Me and My Brick Lan Part 3

From Part THREE, the reflection of memory continues.

Disadvantage Bengali Struggle, the Nightmare, fighting with our family and ourselves, and Race attacked. However, almost every day hearing the word “Paki go back to your own country”, the Anti Racist Movement was the turning point that changed lives into a land of opportunity and hopes both politically and economically; those who came to the UK from the mid-’80s do not have an understanding or clue about the past.

Once again, after three months away from the school, five girls were attacked by the school.

 By: Sunahwar Ali

The school atmosphere was not good for learning much where tension within the mind of racist attacks within the school and on the street coming to school and going home.

After school finished, when missing seniors Komor Bhai and Koyes Bhai that day, the tension in my mind went high about how to walk through Buxton Street. First, the small Church at the Allen Garden used to be the most challenging part to cross before ending up at Brick Lane Taj Store (Jabbar Shop) to shop daily for a home. Also, after finishing shopping most challenging part was under the railway bridge in Brick Lane before reaching Bethnal Green Road. Furthermore, the second part of the journey home was the Old Bethnal Green Road junction, where Swan Pub used to be the most challenging. So, the mind became relaxed to walk toward home, also near the house few Black children used to have a hard time but always managed to pass them without hesitation after some months of staying at the Croft House behind the Hackney Road Children Hospital.
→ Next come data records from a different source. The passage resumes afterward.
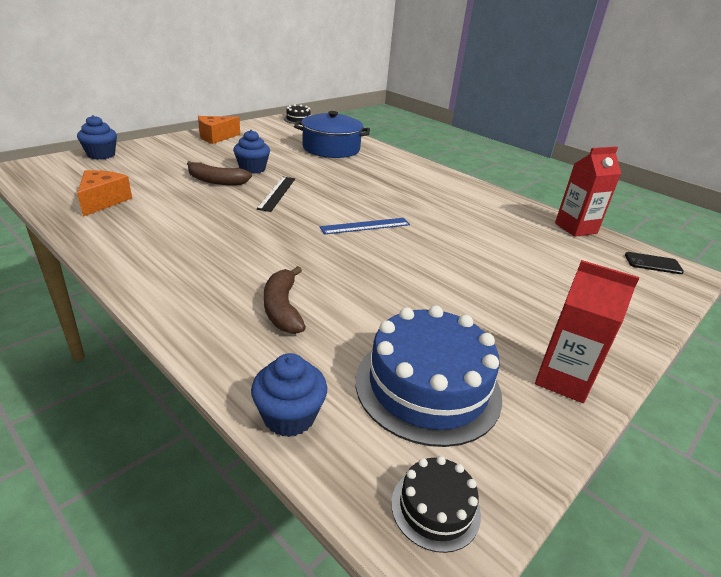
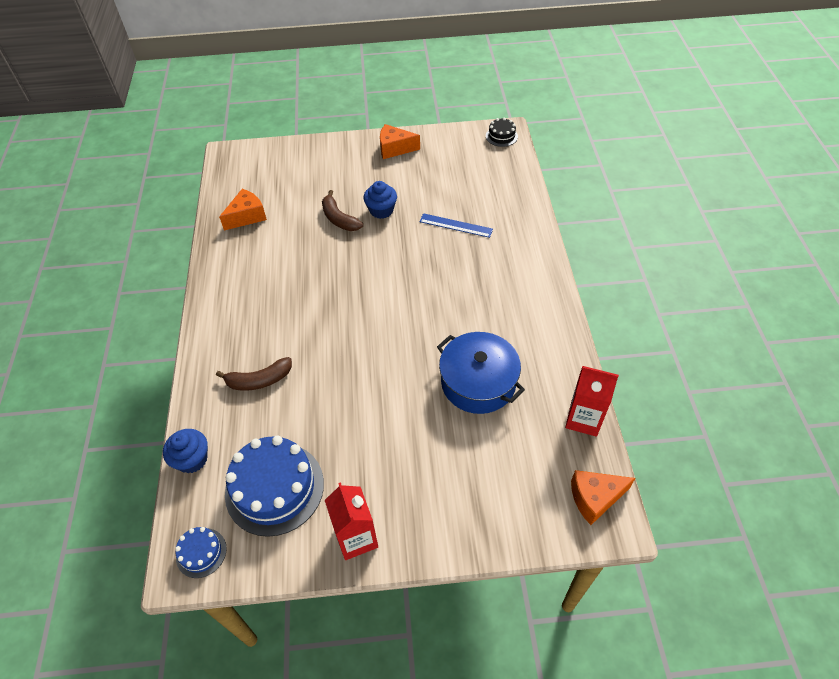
camera: 45 degrees right, 20 degrees up
blue cupcake [77,115,117,160] -> none
black ruler [257,177,295,212] -> none
brown banana [264,266,306,334] -> brown banana turned 135 degrees counterclockwise [216,357,292,391]
blue pot [294,111,370,158] -> blue pot moved to [437,332,525,414]
blue ruler [320,218,410,235] -> blue ruler moved to [419,213,493,238]
black cake [391,456,481,553] -> blue cake [175,527,227,578]
black phone [625,252,684,274] -> orange cheese [571,470,635,525]

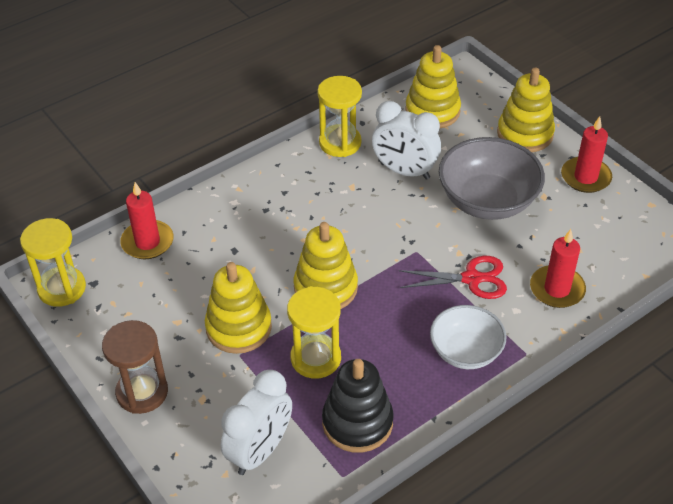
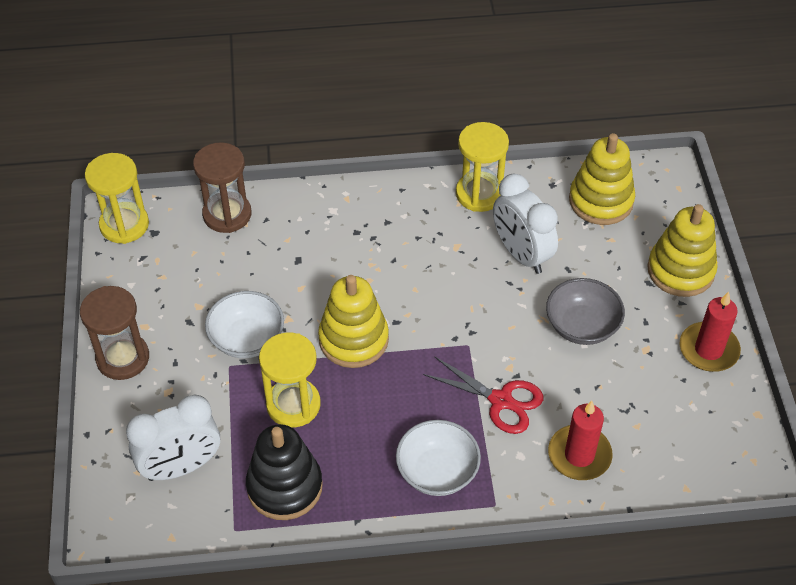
camera: 30 degrees right, 5 degrees up
red candle [120,182,174,259] -> brown hourglass [193,142,251,233]
yellow stacking toy [205,262,272,354] -> white bowl [205,291,284,358]
grey bowl [439,137,545,220] -> grey bowl [546,278,625,345], size x0.64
The most crucial part of our father’s most exciting parts was every time our fathers visited Bangladesh, and they were delighted and smiling -faces and took presents and gifts for everyone; such kinds of items were not available in Bangladesh in those days; many talked about how beautiful London was ( Babylon) was; all negative or complicated parts, including racism and racist attacks not even mentioned once, of life they never shared with anyone, not even their children or wife.

After my mother and sister went to Bangladesh, Abdul Jalil Bhai from our village, who later got involved with one of the founders of the Bangladesh Youth Approach (BYA, Sylhet Community Centre), started living with us. However, within a few weeks, our flat window was broken, and they took his cassette player, and he became so disappointed and decided not to live with us anymore. 

A few months later, In-home at the Croft House where mother’s cousin Taborok Ali (Joynal), long-distance relative Moyna Miah (Tuta), and Azad Bhai (Flying Fun Fu Kick Champion) and Nazrul Islam, older brother of Afia Begum use to live in our rented flat, and within a month our flat was broken once again. His cassette player was taken as well. He was disappointed and a month later found a place to live and left our flat.

However, my duty was to attend school early in the morning and after school, go shopping, cook for everyone, and make breakfast for everyone in the early morning. They gave me Β£5 every Friday, which was most exciting for me and used to discharge my mind to re-start again from Monday.